Mole, Molar mass and Molar Volume

                                                                                                            

 Mole

A mole of any substance is the amount of that substance which contains many elementary particles as the number of atoms in 12 grams of carbon -12. These elementary particles can be atoms, ions, electrons, molecules etc. A mole is a unit used in measuring the amount of particles.

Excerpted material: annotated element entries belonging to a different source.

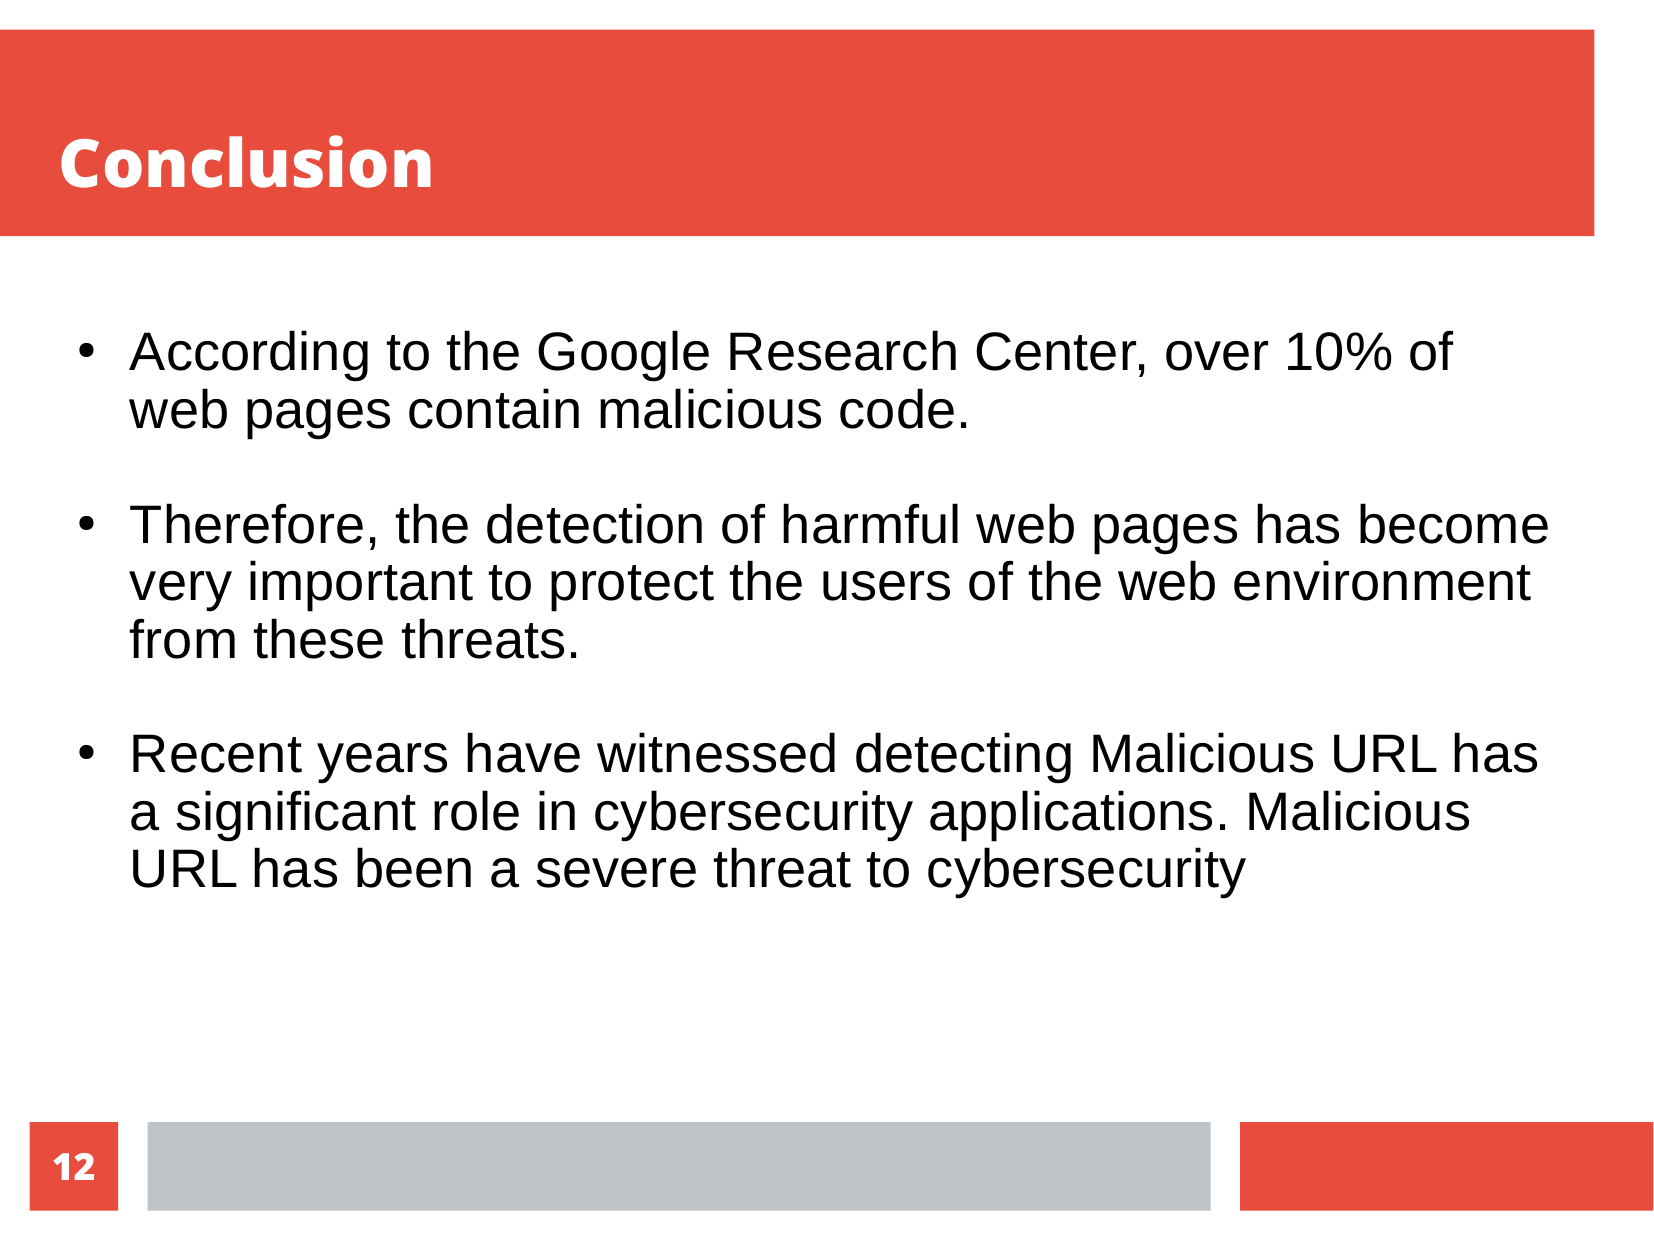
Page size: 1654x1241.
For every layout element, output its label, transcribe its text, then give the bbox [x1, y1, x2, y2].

list According to the Google Research Center, over 10% of web pages contain malicious code. Therefore, the detection of harmful web pages has become very important to protect the users of the web environment from these threats. Recent years have witnessed detecting Malicious URL has a significant role in cybersecurity applications. Malicious URL has been a severe threat to cybersecurity [59, 324, 1565, 1093]
title Conclusion [59, 59, 1595, 207]
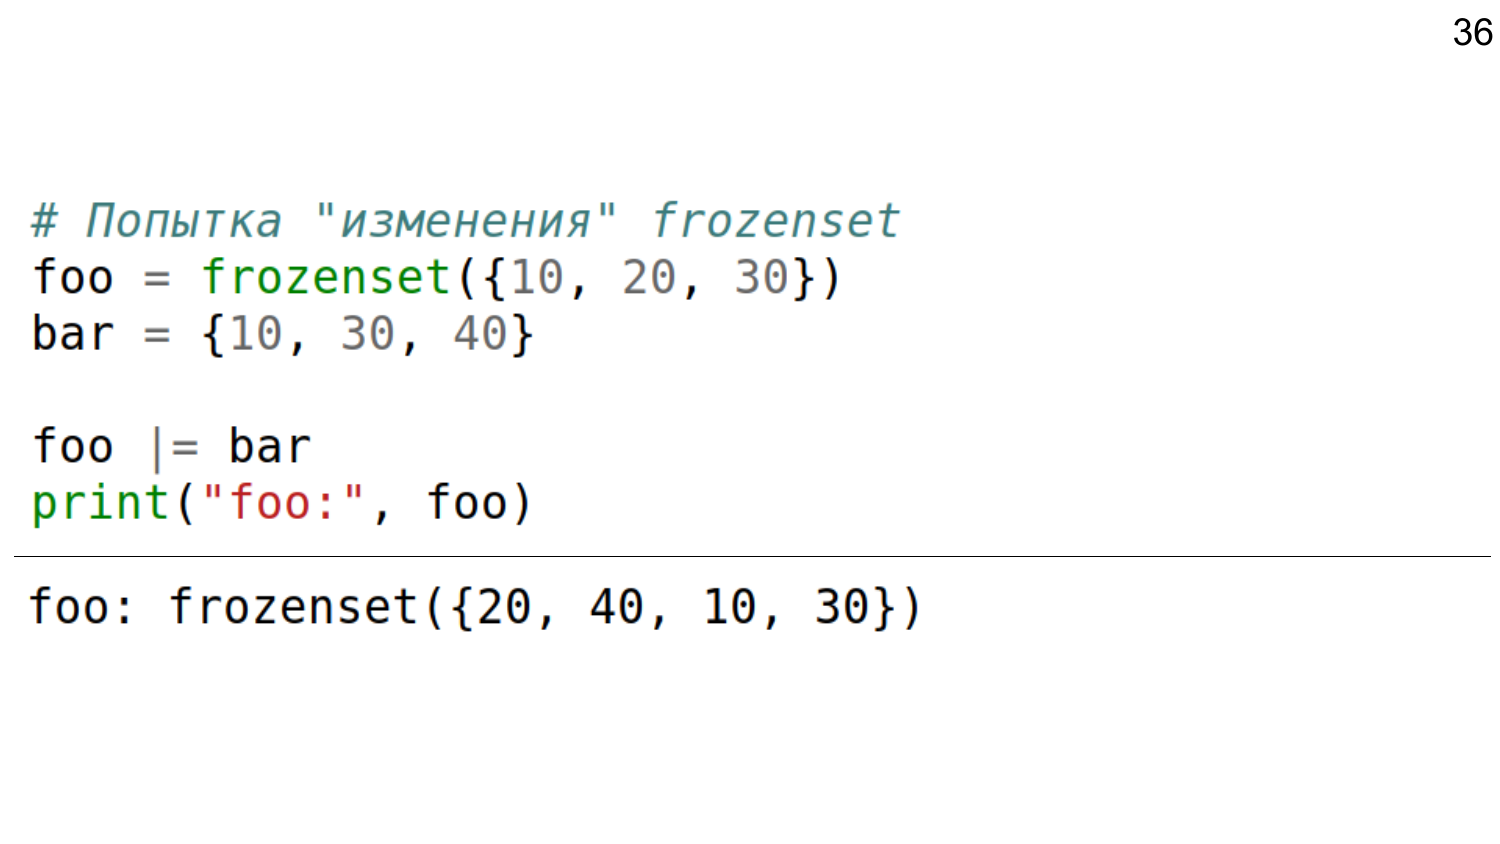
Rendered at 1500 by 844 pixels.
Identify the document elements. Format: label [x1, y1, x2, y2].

picture [18, 184, 912, 544]
picture [18, 574, 933, 646]
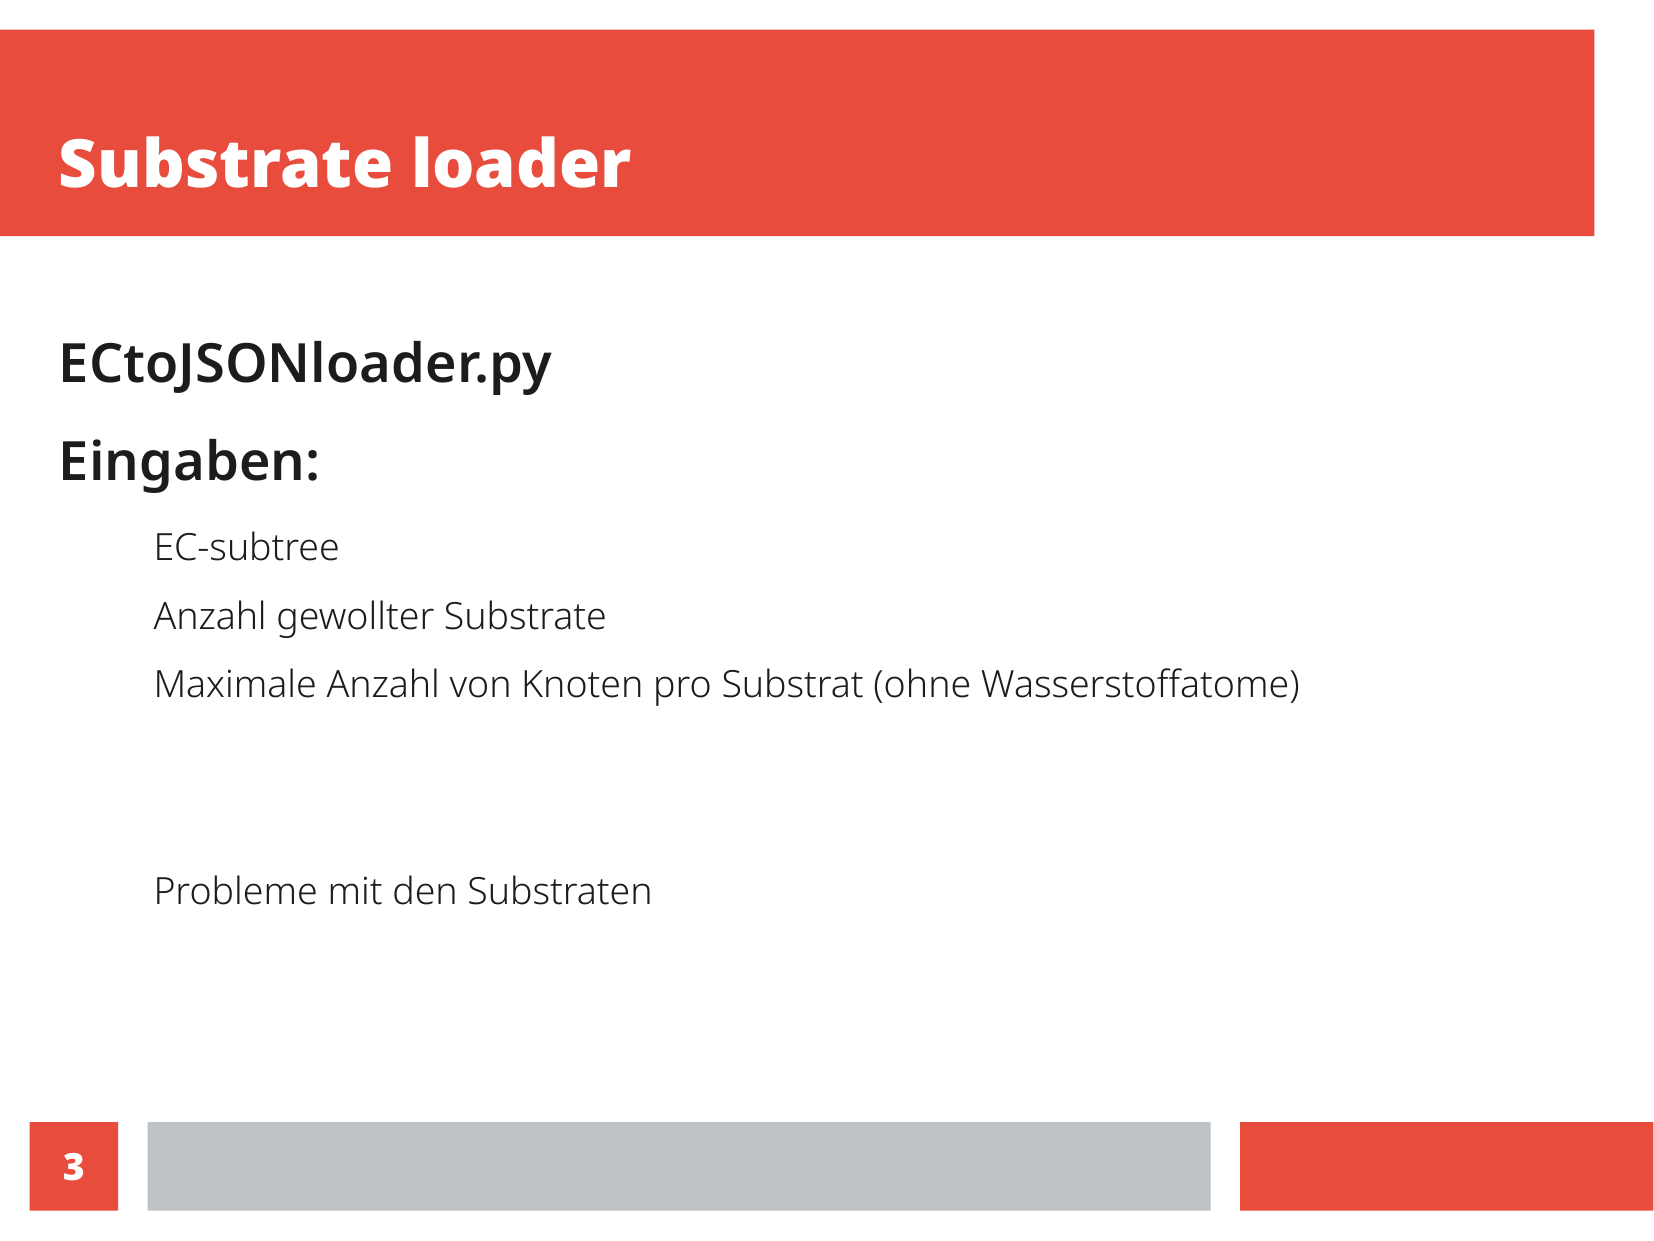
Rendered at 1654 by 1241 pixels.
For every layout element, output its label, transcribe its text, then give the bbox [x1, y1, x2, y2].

title Substrate loader [59, 59, 1595, 207]
list ECtoJSONloader.py Eingaben: EC-subtree Anzahl gewollter Substrate Maximale Anzahl von Knoten pro Substrat (ohne Wasserstoffatome) Probleme mit den Substraten [59, 324, 1565, 1093]
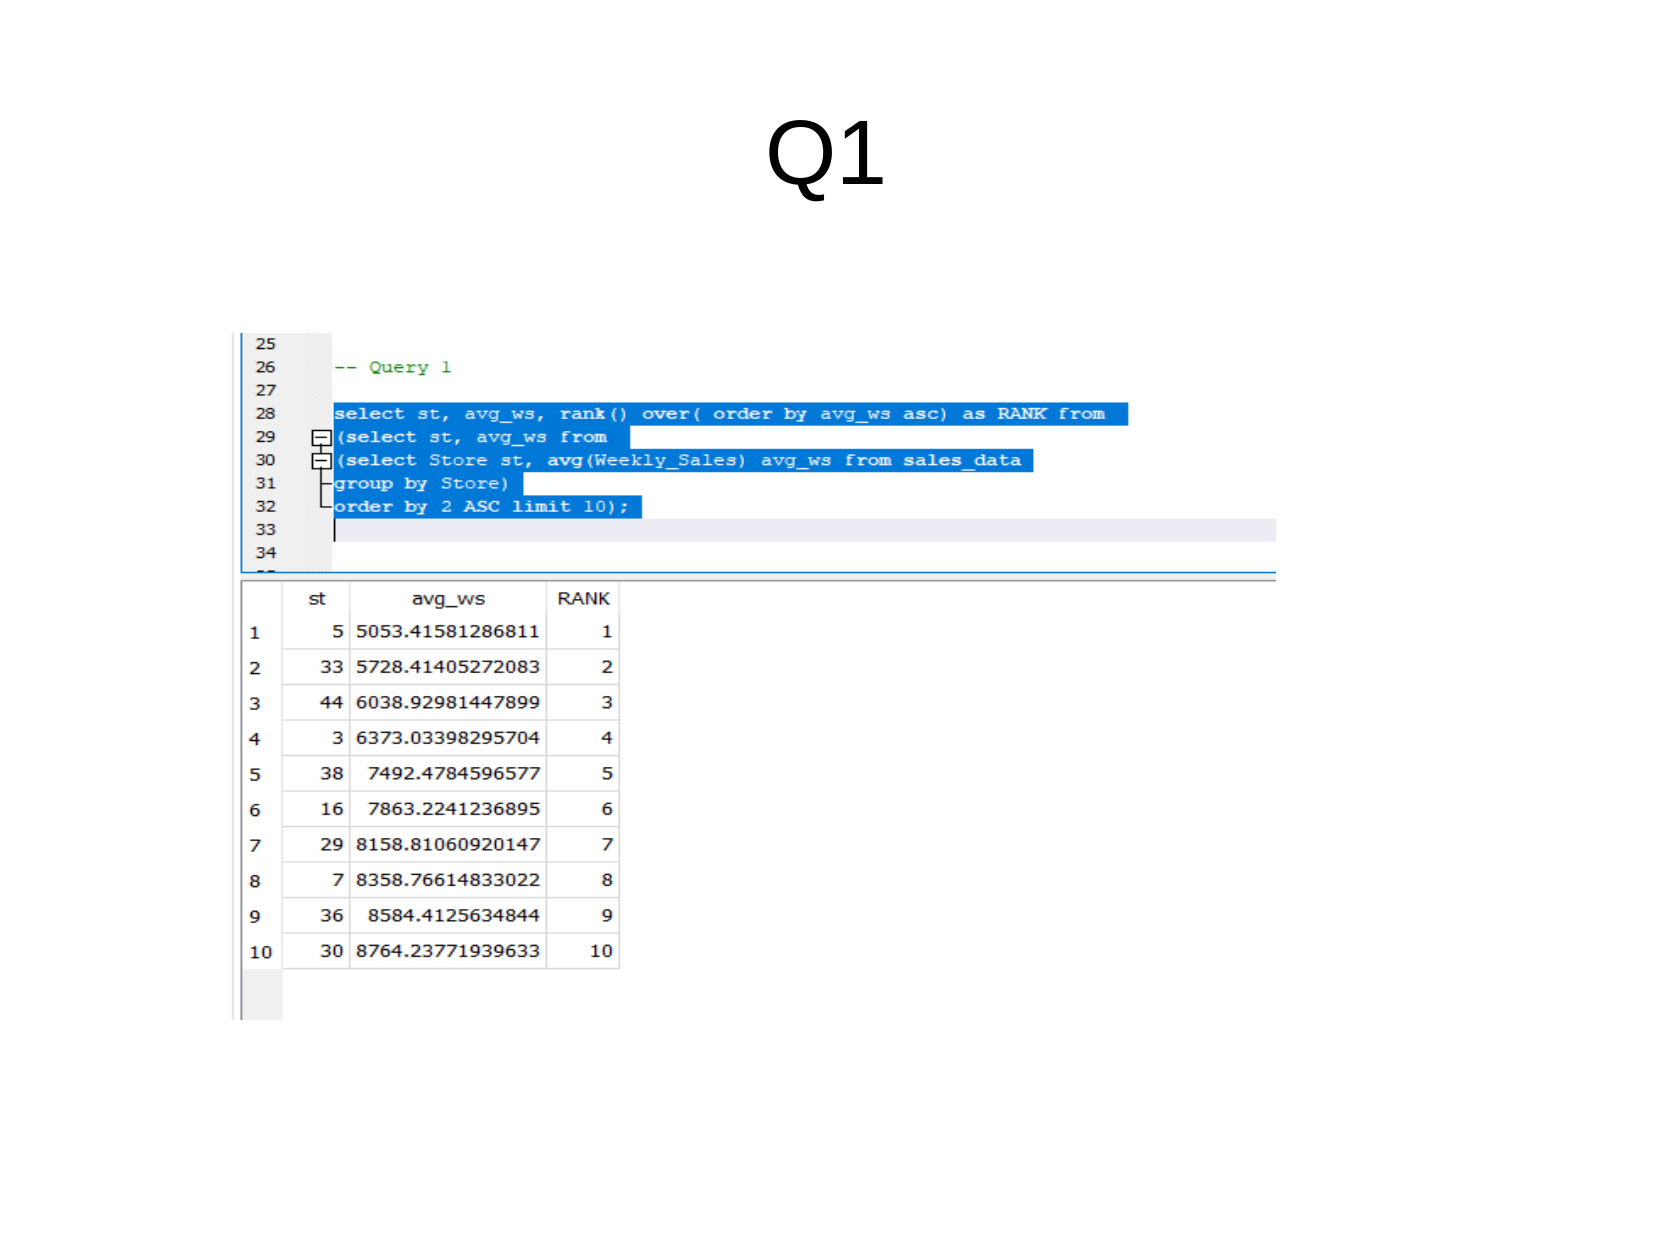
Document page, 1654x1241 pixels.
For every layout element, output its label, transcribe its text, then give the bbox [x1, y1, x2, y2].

  The number of particles in one mole of any substance is equal to 6.02 x 10²³. This number is also known as Avogadro’s number.

     Molar Mass

This is the mass of one mole of any substance expressed in grams. It is also the formula mass which is the sum of all atomic masses of all atoms in a compound expressed in grams.

Example question 1

Calculate the molar mass of the following substances

i)                               sodium chloride

ii)                             chlorine

iii)                           Oxygen

(Na=23, Cl =35.5, O=16

 Solution

 

 

Sodium chloride

The relative atomic mass of Na is 23 and that of Chlorine is 35.5

The formula of sodium chloride is NaCl,

23 + 35.5 = 58.5

1 mole of sodium chloride contains 58.5g.

                Chlorine

Chlorine is a diatomic molecule, Cl₂

The relative atomic mass of chlorine is 35.5

Cl₂ = 2 x35.5 = 71

1 mole of Chlorine contains 71g

   Oxygen

Oxygen is also a diatomic molecule and its relative atomic mass is 16

O₂= 2 x 16 =32

1mole of oxygen contains 32g

   Molar Volume

Molar volume is the volume occupied by one mole of any gas at standard temperature and pressure (s.t.p). It is equal to 22.4dm³ or 22400cm³

22.4dm³ = 6.02 x10²³ = 1mole of any gas at s.t.p.

Example question 2

In a laboratory preparation of hydrogen, 5.4g of potassium reacts with water as follows:

                      2K_(s) + 2H₂O_(l) ------ 2KOH_(aq) + H_2(g)

Calculate:

a)   The mass of water which reacts with 5.4g of potassium

b)   The volume of hydrogen produced at s.t.p

c)    The mass of hydroxide ions produced

(K=39, H=1, O=16, molar volume of gas =22.4dm³, Avogadro’s number = 6.02x10²³)

            Solution

2K + 2H₂O --------- 2KOH +  H₂

From the equation,

a.         2moles of K = 2moles of H₂O

             2 x 39g of K = 2 x18g of H₂O

            78g of K = 36g of H₂O

           5.4g of K = 36/78 x 5.4

            = 2.49g

b.     2 moles of K = 1 mole of H₂

78g of K = 22.4dm³ or 22400cm³

5.4g of K = 22400/78 x 5.4

= 1550 cm³

 

c.     2K + 2H₂O ------- K⁺ + 2OH^-  + H₂

2 moles of K = 2moles of OH^- ions

78g of K = 2 x 6.02x10²³

5.4g of K = 1.204x10²³/78x5.4

= 8.34x10²² of OH^-